Rodney VanGennip of Jackson passed the time with a word search puzzle while undergoing dialysis at the Renal Treatment Center.
Susie Duschell, LPN, prepared a dialysis machine for the next patient.
About a year ago, the SEMO Dialysis Center changed names and owners. Pat Glueck, the nurse administrator, said the Renal Treatment Center on Bloomfield Road at Interstate 55 in Cape Girardeau provides better quality care than ever before.
The Renal Treatment Center, which was purchased last year by the fourth-largest dialysis services company in the country, still provides just one service -- kidney dialysis, which cleans the blood's of waste products when the patient's kidneys have stopped functioning properly.
Glueck said the facility is one of 94 centers operated by the parent company, Renal Treatment Centers Inc. She said the size of the company means more support personnel and people who assure quality care are in place.
Staff-to-patient ratios are 3-to-1, Glueck said. Thirty-six patients report to the Cape Girardeau facility three times a week, to be hooked to a dialysis machine for up to 4 1/2.
"The patients represent all walks of life," Glueck said.
The youngest patient is 22, the oldest is 88.
Some of the patients are on the transplant list, Glueck said, waiting for new kidneys. With new kidneys, they can stop dialysis treatments.

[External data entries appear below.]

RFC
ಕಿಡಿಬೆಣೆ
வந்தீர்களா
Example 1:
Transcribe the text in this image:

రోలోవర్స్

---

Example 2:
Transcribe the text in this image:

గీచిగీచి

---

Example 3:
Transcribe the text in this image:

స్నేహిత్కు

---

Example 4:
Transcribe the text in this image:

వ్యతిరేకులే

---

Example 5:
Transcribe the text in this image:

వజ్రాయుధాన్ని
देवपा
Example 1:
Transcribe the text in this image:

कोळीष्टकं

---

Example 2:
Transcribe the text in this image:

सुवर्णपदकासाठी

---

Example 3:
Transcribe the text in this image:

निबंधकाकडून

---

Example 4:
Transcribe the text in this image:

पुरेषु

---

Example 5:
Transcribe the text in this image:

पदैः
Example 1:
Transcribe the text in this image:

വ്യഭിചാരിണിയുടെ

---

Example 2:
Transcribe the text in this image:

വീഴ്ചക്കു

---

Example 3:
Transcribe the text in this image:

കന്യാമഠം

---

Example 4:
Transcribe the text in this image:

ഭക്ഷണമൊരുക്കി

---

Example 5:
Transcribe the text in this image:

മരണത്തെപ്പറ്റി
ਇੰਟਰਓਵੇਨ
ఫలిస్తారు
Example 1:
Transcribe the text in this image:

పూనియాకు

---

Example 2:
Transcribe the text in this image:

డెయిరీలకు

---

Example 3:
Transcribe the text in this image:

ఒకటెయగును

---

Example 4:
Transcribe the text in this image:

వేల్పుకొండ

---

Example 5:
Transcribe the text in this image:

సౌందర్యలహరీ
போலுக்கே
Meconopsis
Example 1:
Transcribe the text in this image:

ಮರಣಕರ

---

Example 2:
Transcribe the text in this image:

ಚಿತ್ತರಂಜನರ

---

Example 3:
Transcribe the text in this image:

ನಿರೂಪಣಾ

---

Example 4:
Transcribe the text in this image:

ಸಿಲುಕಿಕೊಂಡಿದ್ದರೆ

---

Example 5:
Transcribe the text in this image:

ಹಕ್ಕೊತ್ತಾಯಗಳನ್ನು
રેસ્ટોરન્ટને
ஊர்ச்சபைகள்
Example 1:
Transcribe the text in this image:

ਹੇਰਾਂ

Most of the patients on the transplant list are young, desire careers and want to live free of dialysis. Because of the treatment schedules of dialysis patients, they typically can't hold jobs.

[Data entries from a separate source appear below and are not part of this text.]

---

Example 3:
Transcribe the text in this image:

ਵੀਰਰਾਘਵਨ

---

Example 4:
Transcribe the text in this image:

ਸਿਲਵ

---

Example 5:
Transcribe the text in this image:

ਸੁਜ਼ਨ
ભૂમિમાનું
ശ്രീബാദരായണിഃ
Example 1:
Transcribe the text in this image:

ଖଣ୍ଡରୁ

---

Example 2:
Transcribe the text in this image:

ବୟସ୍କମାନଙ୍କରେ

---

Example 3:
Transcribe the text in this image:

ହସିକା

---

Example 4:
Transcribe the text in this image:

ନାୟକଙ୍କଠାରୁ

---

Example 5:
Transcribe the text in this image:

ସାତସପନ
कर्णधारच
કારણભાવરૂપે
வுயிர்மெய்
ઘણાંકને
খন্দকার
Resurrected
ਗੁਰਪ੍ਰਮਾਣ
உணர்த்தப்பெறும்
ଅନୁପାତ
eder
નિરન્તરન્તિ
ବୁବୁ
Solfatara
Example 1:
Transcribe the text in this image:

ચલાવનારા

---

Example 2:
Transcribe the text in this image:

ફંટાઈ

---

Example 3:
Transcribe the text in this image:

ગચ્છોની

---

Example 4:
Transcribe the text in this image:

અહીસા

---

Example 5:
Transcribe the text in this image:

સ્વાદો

Rodney VanGennip, 32, of Jackson suffered from juvenile diabetes which eventually shut down his kidneys. But unlike other patients who gave up employment because of their dialysis treatments, VanGennip's employer, Chuck E. Cheese, lets him schedule his work hours around his treatments.
Although his 2 1/2 years on a kidney-pancreas transplant list is the longest of anyone in the area, VanGennip says he hasn't given up hope.

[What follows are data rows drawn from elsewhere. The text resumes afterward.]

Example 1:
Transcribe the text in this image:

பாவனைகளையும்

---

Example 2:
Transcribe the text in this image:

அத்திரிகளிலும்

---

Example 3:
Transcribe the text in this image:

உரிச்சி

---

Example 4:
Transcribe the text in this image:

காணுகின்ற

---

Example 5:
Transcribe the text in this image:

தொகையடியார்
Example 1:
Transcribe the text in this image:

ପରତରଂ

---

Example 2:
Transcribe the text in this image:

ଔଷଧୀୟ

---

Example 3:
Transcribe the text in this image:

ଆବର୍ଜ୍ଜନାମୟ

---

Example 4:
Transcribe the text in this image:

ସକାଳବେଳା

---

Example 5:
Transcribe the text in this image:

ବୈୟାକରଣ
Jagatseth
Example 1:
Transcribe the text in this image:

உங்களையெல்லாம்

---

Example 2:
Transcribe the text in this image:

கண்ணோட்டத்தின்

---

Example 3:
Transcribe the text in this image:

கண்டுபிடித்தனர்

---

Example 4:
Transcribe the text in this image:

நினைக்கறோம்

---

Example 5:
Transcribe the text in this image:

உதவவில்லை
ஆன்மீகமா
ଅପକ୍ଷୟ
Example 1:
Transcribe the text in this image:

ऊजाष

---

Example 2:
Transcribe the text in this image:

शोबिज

As for his dialysis treatment, VanGennip can continue it indefinitely. Because of their age, many patients don't seek a transplant. Some have been reporting to the center for eight years.
VanGennip said he began dialysis on Aug. 9, 1993, and didn't know much about the process. "It isn't as bad as I understood it to be," he said.
Three times a week, VanGennip has a tube connected to an artery in his arm and another tube connected to a vein. Blood is extracted from the artery, flows through the dialysis machine which serves as a kidney, and returns the blood to the vein cleaned of waste products. Like other patients, he is monitored during the process with his vital signs checked every thirty minutes.
VanGennip remains hooked to the machine every other day for 3 hours and 42 minutes. Other patients are on dialysis three times a week for varying times, depending on the results of monthly lab work monitoring the amount of wastes in the bloodstream.
Some patients sleep during dialysis and other watch television or read books, Glueck said. Because the patients come to the facility so frequently, the patients and their families get to know each other and meet in other social settings.
"We really get to know the patients," she said of the staff. "This is really a rewarding career for me because I'm able to get to know the patients and help them live a life as normal as possible."